• _Kaynak belge_
Çetinoğlu KoçSistem’in ayrıca, erişimden başlayarak her adımda uçtan uca güvenlik mekanizmalarının son kullanıcıya ek efor gerektirmeden kurgulanması, platforma ek uygulamaların geliştirilmesi gibi alanlarda da liderliğini üstlendiği iş paketlerinin bulunduğunu belirtti. Bunların dışında ayrıca, IBM ResearchLab ile birlikte FI-Ware mimarisi ile paralel hazırladıkları “CloudHosting” platformunun, KoçSistem Veri Merkezi’nde yapılandırıyor olmalarının da KoçSistem adına önemli bir sorumluluk olduğunu söyledi.

“Bulut üzerinden verilen ilk kurumsal iş süreçleri entegrasyonu bu proje ile hayata geçirilecek”

“Dünyada kurumsal iş süreçlerine hizmet edecek yazılımların sayısı çok az. KoçSistem’in de yer aldığı iş paketi içindeki kurumsal iş süreçleri entegrasyonu, ilk kez bu projede bulut üzerinden verilecek” diyen Çetinoğlu konuyla ilgili şu açıklamayı yaptı: “FIspace’in bizim yer aldığımız kısmında, geleceğin lojistik ERP altyapısı bulut temelli tasarlanıyor. Birçok şirket tasarlanan bu ortama kendi yazılımlarını koyabilecek. Bunu “applicationstore” mantığıyla düşünebilirsiniz. İhtiyaca göre şirketler buradaki yazılımları indirip kullanabilecekler. Gerçekleşen proje planlama toplantısında, tüm dünyadaki yazılım şirketlerine, belirlenen standartlara uyumlu yazılımlar geliştirmeleri çağrısı yapıldı. Bunun ülkemiz adına önemi ise şudur: Projenin mevcut geliştirme platformunun KoçSistem tarafından sağlanması; yapılan çağrı sonucu sunacağı projelerin değerlendirilmesinde Türk şirketlerine önemli avantajlar sağlayacağı gibi, Türk yazılım enstitüsünün küresel çapta önemli fırsatlar yakalamasına da katkıda bulunacaktır. Bu alanda ülkemizin de öncü rolde olmasını arzuluyoruz.”

Grafik anlama verileri:
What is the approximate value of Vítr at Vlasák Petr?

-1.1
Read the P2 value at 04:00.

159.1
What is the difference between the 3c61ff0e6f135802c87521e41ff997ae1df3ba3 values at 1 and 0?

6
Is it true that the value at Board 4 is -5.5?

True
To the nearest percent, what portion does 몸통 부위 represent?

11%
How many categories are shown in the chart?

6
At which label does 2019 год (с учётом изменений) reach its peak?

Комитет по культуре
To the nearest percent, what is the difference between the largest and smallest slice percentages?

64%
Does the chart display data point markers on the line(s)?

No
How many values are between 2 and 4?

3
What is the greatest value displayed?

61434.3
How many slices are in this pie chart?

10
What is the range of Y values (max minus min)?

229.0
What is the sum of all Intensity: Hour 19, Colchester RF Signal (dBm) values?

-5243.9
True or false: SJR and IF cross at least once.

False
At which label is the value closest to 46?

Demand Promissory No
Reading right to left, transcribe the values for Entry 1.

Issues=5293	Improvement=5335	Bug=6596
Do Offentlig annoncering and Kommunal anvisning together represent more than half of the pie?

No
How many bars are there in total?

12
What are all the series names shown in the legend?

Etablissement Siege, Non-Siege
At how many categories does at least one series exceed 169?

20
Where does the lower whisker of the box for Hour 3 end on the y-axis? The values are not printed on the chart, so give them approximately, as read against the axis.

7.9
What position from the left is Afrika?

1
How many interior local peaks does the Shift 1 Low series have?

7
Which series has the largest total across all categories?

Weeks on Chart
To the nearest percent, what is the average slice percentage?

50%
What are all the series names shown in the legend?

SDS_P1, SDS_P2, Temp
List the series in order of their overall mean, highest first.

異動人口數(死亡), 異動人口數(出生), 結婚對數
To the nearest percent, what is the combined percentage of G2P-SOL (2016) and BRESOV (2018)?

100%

• _Görev 1_
KoçSistem metninin "Çetinoğlu KoçSistem’in ayrıca, erişimden" sözcüklerini içeren yerinden başlayıp "sorumluluk olduğunu söyledi." sözcüklerinden sonra biten kısmını hiç değiştirmeden yazın.
• _Görev 2_
KoçSistem metninin son cümlesinden sonra gelecek bölümü yazın.
Öğelerin KoçSistem metniyle hiçbir ilgisi yoktur.

• _Alıştırma çıktısı 1_
Çetinoğlu KoçSistem’in ayrıca, erişimden başlayarak her adımda uçtan uca güvenlik mekanizmalarının son kullanıcıya ek efor gerektirmeden kurgulanması, platforma ek uygulamaların geliştirilmesi gibi alanlarda da liderliğini üstlendiği iş paketlerinin bulunduğunu belirtti. Bunların dışında ayrıca, IBM ResearchLab ile birlikte FI-Ware mimarisi ile paralel hazırladıkları “CloudHosting” platformunun, KoçSistem Veri Merkezi’nde yapılandırıyor olmalarının da KoçSistem adına önemli bir sorumluluk olduğunu söyledi.

• _Alıştırma çıktısı 2_
Çetinoğlu FIspace Platformu ile inşa edilecek uygulamaların; sadece taşımacılık, lojistik ve akıllı tarım alanlarında değil, diğer endüstri kollarının tümünde devrim yaratacak olan ‘İş Dünyasının Kurumsal Sosyal Ağ’ının omurgasını oluşturacak büyüklükte ve önemde olduğunu aktırdı. 

Proje Koordinatörü Dr. SjaakWolfert: “Proje tamamlandığında, taşımacılık ve lojistik sektörü yeni bir sözlüğe ve baştan yaratılmış bir organizasyon yapısına sahip olacak”

“FIspace ile tarım, taşımacılık ve lojistik sektörlerine ilişkin kullanım senaryoları üzerinde odaklanarak, ortak çalışmaya dayalı iş ağlarından doğan zorlayıcı sorunları çözmeye yönelik, ‘Geleceğin-İnternetiyle-etkinleştirilecek’ çözümler geliştirmeyi ve bu çözüm yollarını doğrulamayı amaçlıyoruz” diyen Proje Koordinatörü Dr. SjaakWolfert ise proje tamamlandığında lojistik ve ulaşım sektörünün, yeni bir sözlüğe ve baştan yaratılmış bir organizasyon yapısına sahip olacağını söyledi.

Maliyetler düşecek

Dr. Wolfert konuşmasını şu sözleri ile sürdürdü: “Proje devreye girdiğinde, sektör yapısı yeniden şekillenirken verimlilik esasıyla, daha çevik ve esnek bir yapı kurulmuş olacak. Erişim ve iletişim sorunları da ortadan kalkacak. FIspace ile aynı zamanda, maliyetler azaltılacak, sektör şirketleri tamamen kendi ana işlerine odaklanacak. Diğer taraftan sektörün sebep olduğu sera gazı salımı oranı önemli miktarlarda düşürülürken insan kaynağı yapısı ve çalışanların görev tanımları da değişecek.”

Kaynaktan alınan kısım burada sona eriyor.